Read the data below. Every line holding the string "acuerdo" must be copied.
START SUPPLIED MATERIAL
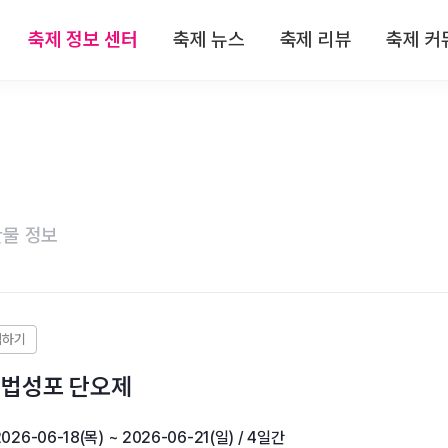
축제 정보 센터
축제 뉴스
축제 리뷰
축제 커
 정보
전체뉴스
전체리뷰
축제
 정보
축제/관광
축제 리뷰
자유
 정보
기획특집
맛집 리뷰
이
물 정보
 정보
인터뷰
숙박 리뷰
 정보
연재
관광지 리뷰
특산물 리뷰
광 법성포 단오제
2026-06-18(목) ~ 2026-06-21(일) / 4일간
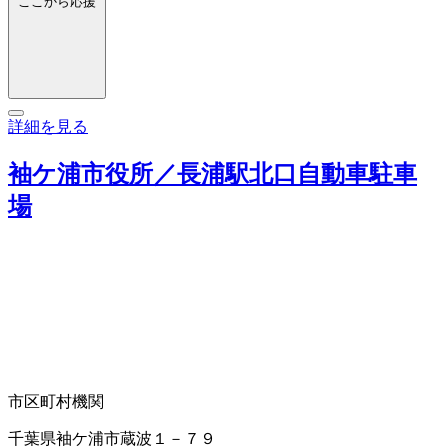
ここから応援
詳細を見る
袖ケ浦市役所／長浦駅北口自動車駐車
場
市区町村機関
千葉県袖ケ浦市蔵波１－７９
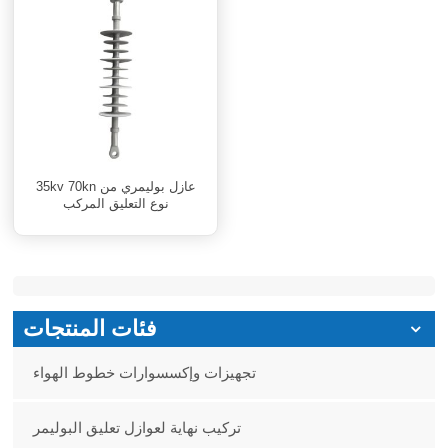
35kv 70kn عازل بوليمري من
نوع التعليق المركب
فئات المنتجات
تجهيزات وإكسسوارات خطوط الهواء
تركيب نهاية لعوازل تعليق البوليمر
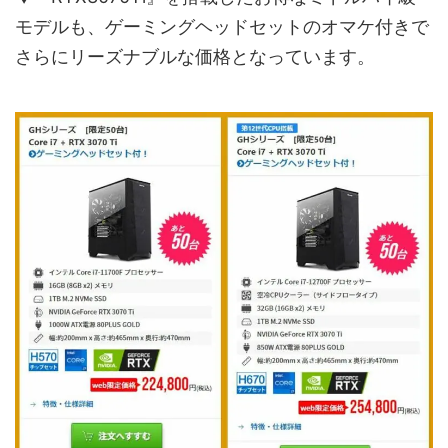
モデルも、ゲーミングヘッドセットのオマケ付きで
さらにリーズナブルな価格となっています。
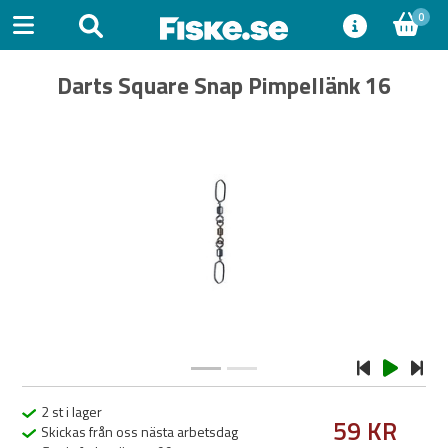
0
Darts Square Snap Pimpellänk 16
Previous
Next
2 st i lager
59 KR
Skickas från oss nästa arbetsdag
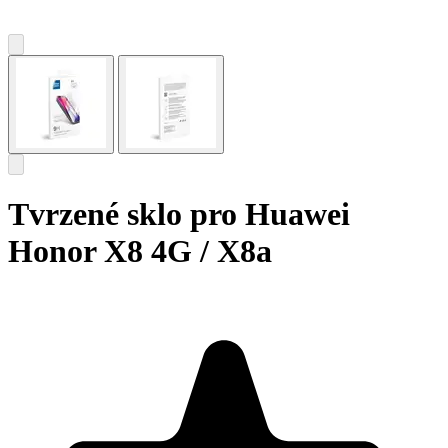
Tvrzené sklo pro Huawei
Honor X8 4G / X8a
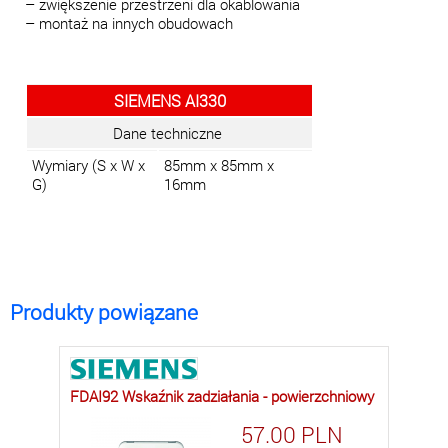
– zwiększenie przestrzeni dla okablowania
– montaż na innych obudowach
SIEMENS AI330
Dane techniczne
Wymiary (S x W x
85mm x 85mm x
G)
16mm
Produkty powiązane
FDAI92 Wskaźnik zadziałania - powierzchniowy
57.00
PLN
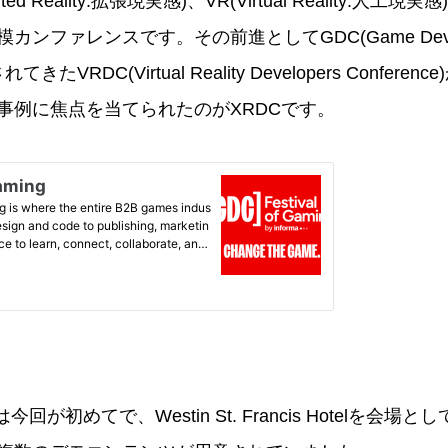
d Reality:拡張現実感)、VR(Virtual Reality:人工現実感)、
ンファレンスです。その前進としてGDC(Game Devel
れてきたVRDC(Virtual Reality Developers Confe
事例に焦点を当てられたのがXRDCです。
回が初めてで、Westin St. Francis Hotelを会場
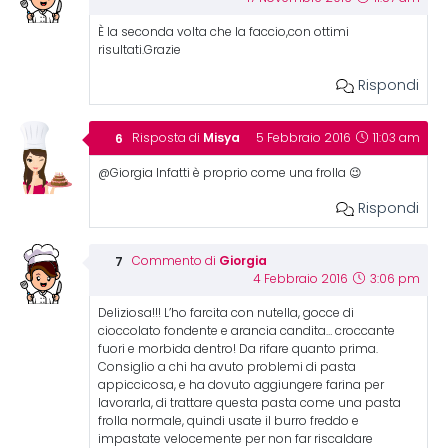
È la seconda volta che la faccio,con ottimi
risultati.Grazie
Rispondi
Misya
Risposta di
5 Febbraio 2016
11:03 am
@Giorgia Infatti è proprio come una frolla 😉
Rispondi
Giorgia
Commento di
4 Febbraio 2016
3:06 pm
Deliziosa!!! L’ho farcita con nutella, gocce di
cioccolato fondente e arancia candita… croccante
fuori e morbida dentro! Da rifare quanto prima.
Consiglio a chi ha avuto problemi di pasta
appiccicosa, e ha dovuto aggiungere farina per
lavorarla, di trattare questa pasta come una pasta
frolla normale, quindi usate il burro freddo e
impastate velocemente per non far riscaldare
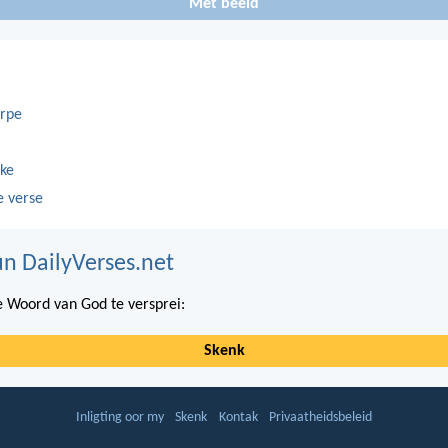
Met beeld
rpe
ke
e verse
n DailyVerses.net
 Woord van God te versprei:
Skenk
Inligting oor my
Skenk
Kontak
Privaatheidsbeleid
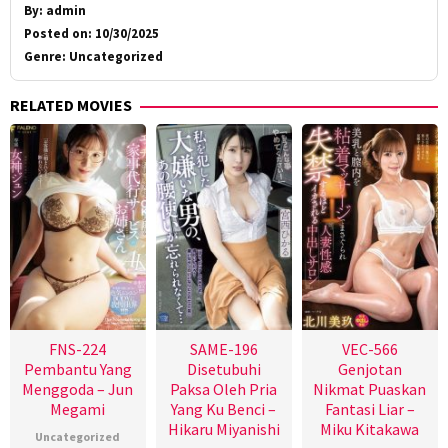
By:
admin
Posted on:
10/30/2025
Genre:
Uncategorized
RELATED MOVIES
FNS-224
SAME-196
VEC-566
Pembantu Yang
Disetubuhi
Genjotan
Menggoda – Jun
Paksa Oleh Pria
Nikmat Puaskan
Megami
Yang Ku Benci –
Fantasi Liar –
Hikaru Miyanishi
Miku Kitakawa
Uncategorized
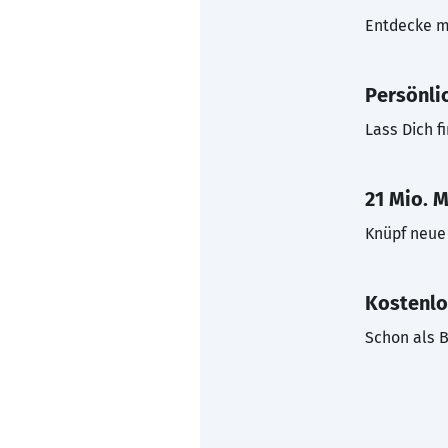
Entdecke mi
Persönli
Lass Dich f
21 Mio. M
Knüpf neue 
Kostenlo
Schon als B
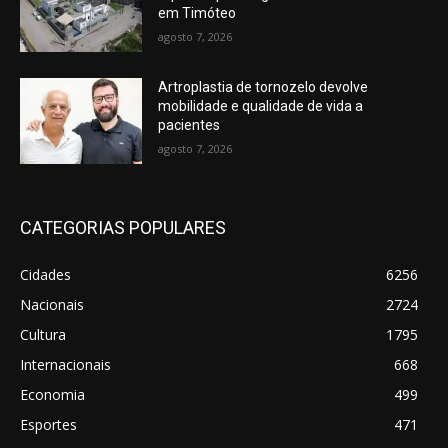
em Timóteo
agosto 7, 2026
Artroplastia de tornozelo devolve
mobilidade e qualidade de vida a
pacientes
agosto 7, 2026
CATEGORIAS POPULARES
Cidades
6256
Nacionais
2724
Cultura
1795
Internacionais
668
Economia
499
Esportes
471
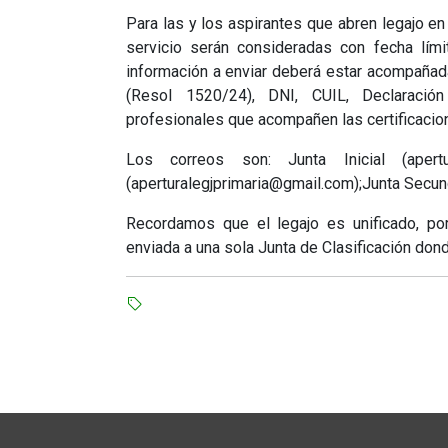
Para las y los aspirantes que abren legajo en
servicio serán consideradas con fecha límit
información a enviar deberá estar acompañadas
(Resol 1520/24), DNI, CUIL, Declaració
profesionales que acompañen las certificacio
Los correos son: Junta Inicial (apertura
(aperturalegjprimaria@gmail.com);Junta Secun
Recordamos que el legajo es unificado, po
enviada a una sola Junta de Clasificación don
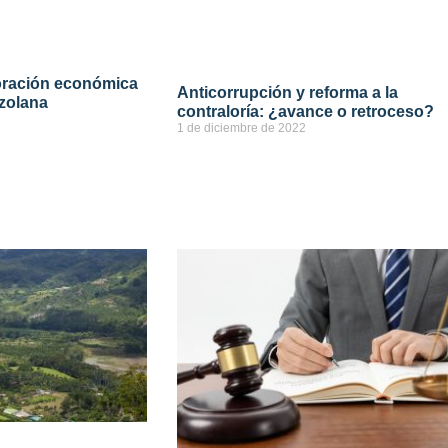
poración económica
Anticorrupción y reforma a la
ezolana
contraloría: ¿avance o retroceso?
1 de diciembre de 2022
ver más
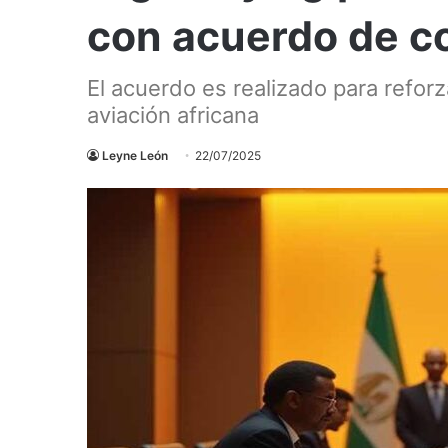
con acuerdo de c
El acuerdo es realizado para reforz
aviación africana
Leyne León
22/07/2025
END SUPPLIED MATERIAL
#### WRITTEN ANSWER:
con acuerdo de c
El acuerdo es realizado para reforz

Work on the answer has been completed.